Semiotics and The Shift To ‘Strategic Design’: A Sign of The Times
In an increasingly interconnected and integrated world, the disciplines of strategic planning and brand design are simultaneously shifting and converging in ways that we, as an industry, have never seen before.
At the same time, as brands dig deeper and deeper to define their role or purpose in the marketplace, consumers are also seeking greater meaning amidst the commercial clutter that characterises today’s media landscape.
To this end, we are rapidly moving towards a new paradigm that I like to call ‘Strategic Design’; in other words, design rooted in a semiotic approach. Using this approach ensures that a brand’s purpose is always ‘strategically designed’ to inform all elements of its identity and creative expression, thereby building greater meaning (through relevant and carefully considered signs, symbols and other brand cues) at every consumer interface. In many respects, this shift – from purely aesthetic design to strategic design – has become a true sign of the times we live in.
Today, a brand’s strategy is no longer simply its internal blueprint, and design is no longer solely limited to a brand’s external, visual manifestation. The time has come for strategists and designers to stop thinking (and acting) in silos. The lines between the two disciplines are blurring. In many respects, they have become both reciprocal and ubiquitously connected in order to address the many challenges facing our industry right now.
This is why I advocate the philosophy of ‘Strategic Design’; not only does it allow one to determine the short-term imperatives and direction of a brand, but it also helps to cement the brand’s core purpose and long-term equities. At every step of this journey of discovery, both strategists and designers should challenge themselves with a series of strategic and creative decisions, where each choice is considered and deliberate. In addition, as brand custodians, we need to ensure that collaboration between strategy and design is infused into our ways of working. This should be done because strategically-led design has been shown to play a substantial role in a brand’s journey towards growth.
Gone are the days of pursuing creativity for creativity’s sake alone. Taking our cue from the field of semiotics, we need to recognise the importance of building meaning into everything we develop, both strategically and creatively. It is evident that today’s consumers are resonating with brands that go beyond the superficial, while clients are pushing for creativity with greater depth – creativity with true strategic purpose.
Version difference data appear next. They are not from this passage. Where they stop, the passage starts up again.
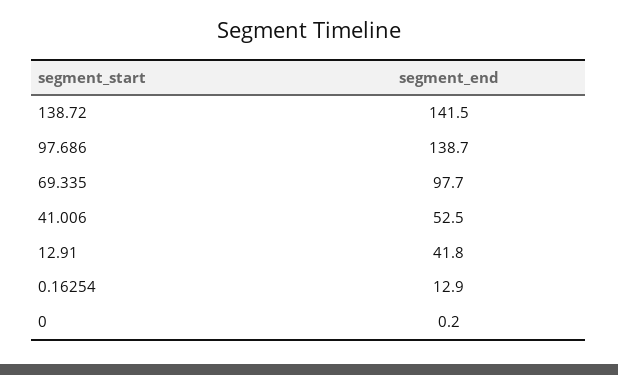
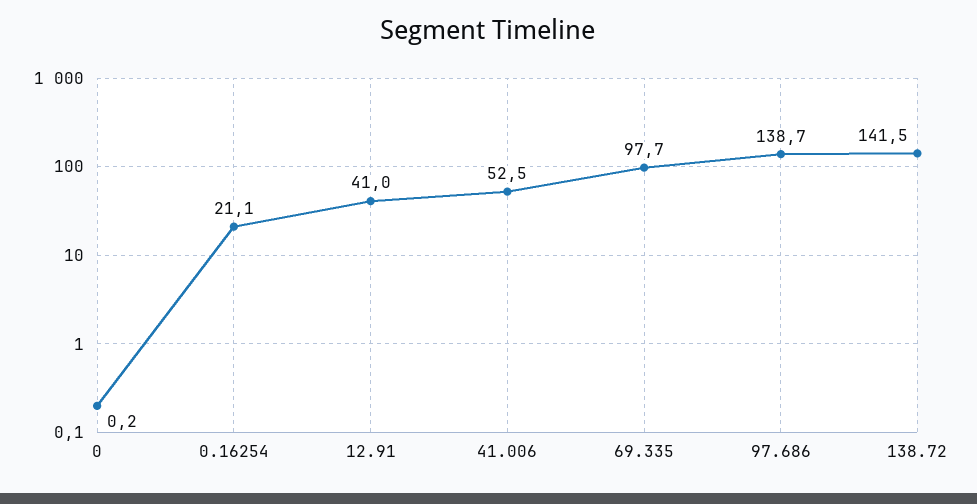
12.91: 41.8 -> 41
0.16254: 12.9 -> 21.1

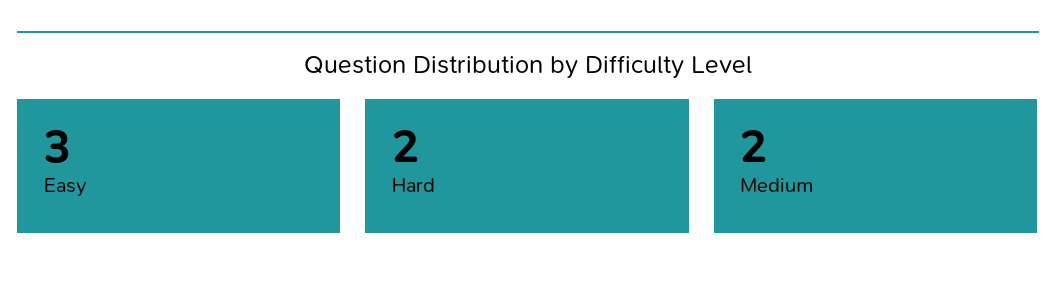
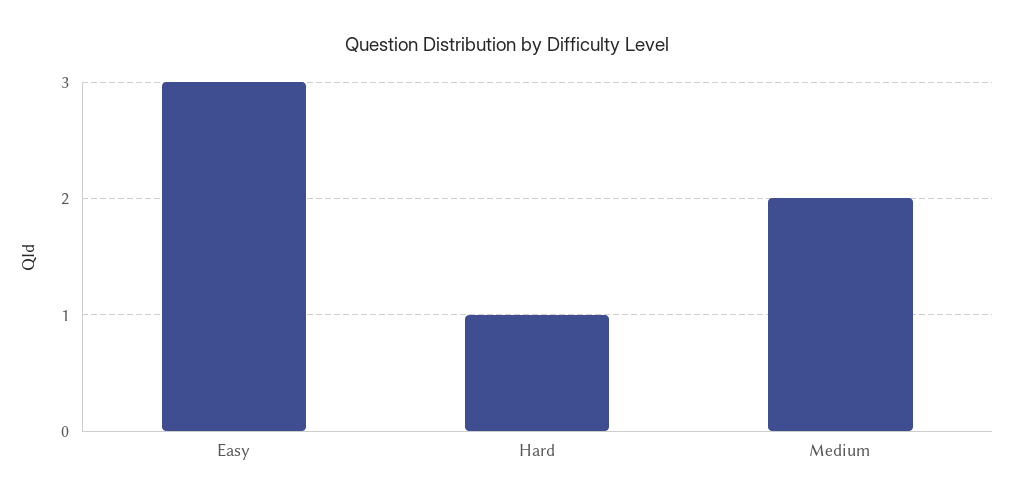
Hard: 2 -> 1

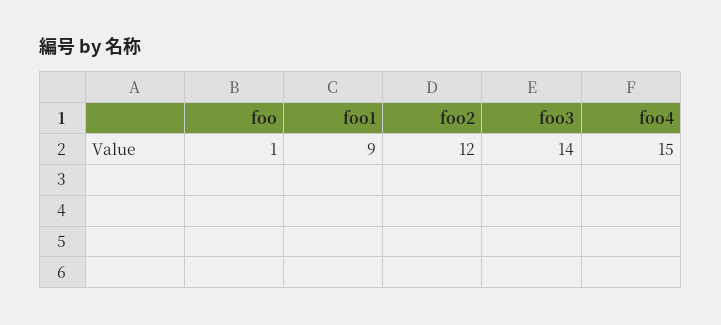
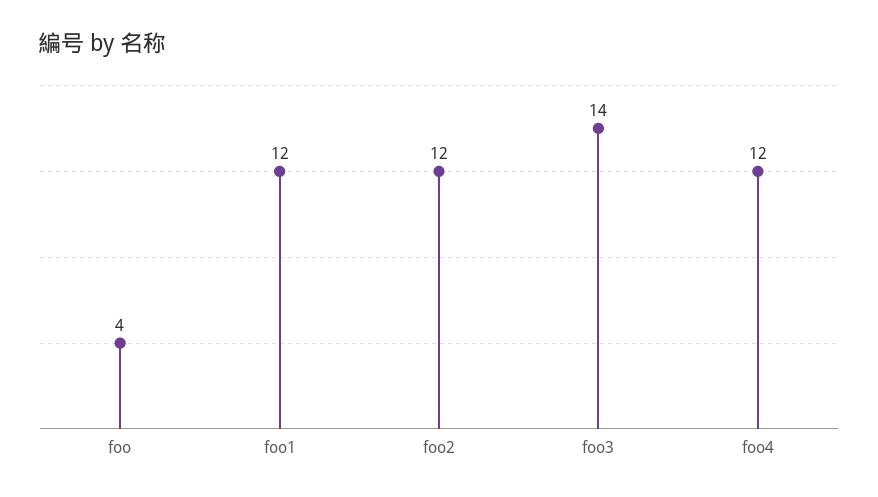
foo: 1 -> 4
foo1: 9 -> 12
foo4: 15 -> 12

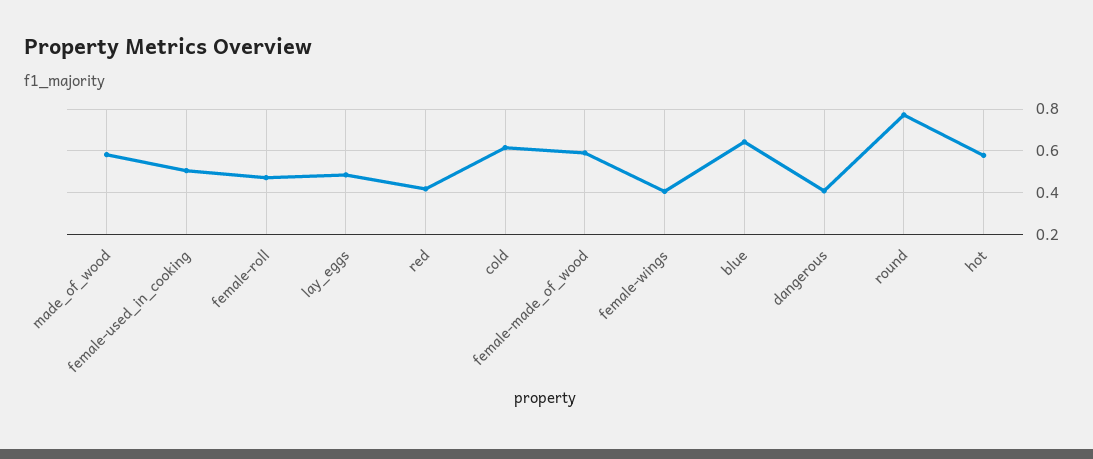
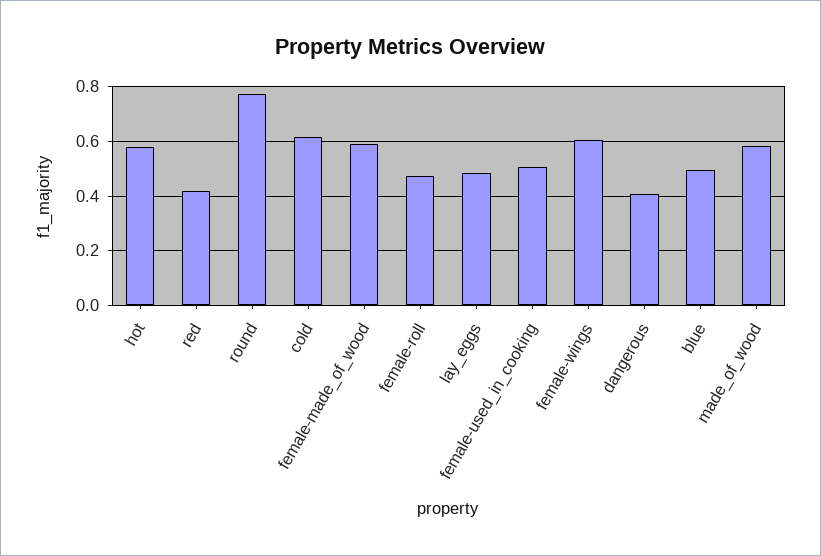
female-wings: 0.4 -> 0.6
blue: 0.65 -> 0.5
As evidence of this, strategists are now also expected to think more laterally and creatively in designing their strategic plans, while designers are expected to think and act more strategically in response to clients who are more sensitive to their creative return on investment.
I believe that strategy and design are, essentially, two sides of the same coin; each being vital to a brand’s success. It has been said that design without a strategic basis is purely art, while strategy without design is simply theoretical. However, when a solid strategy meets outstanding design, the outcome is exponential brand leverage and growth.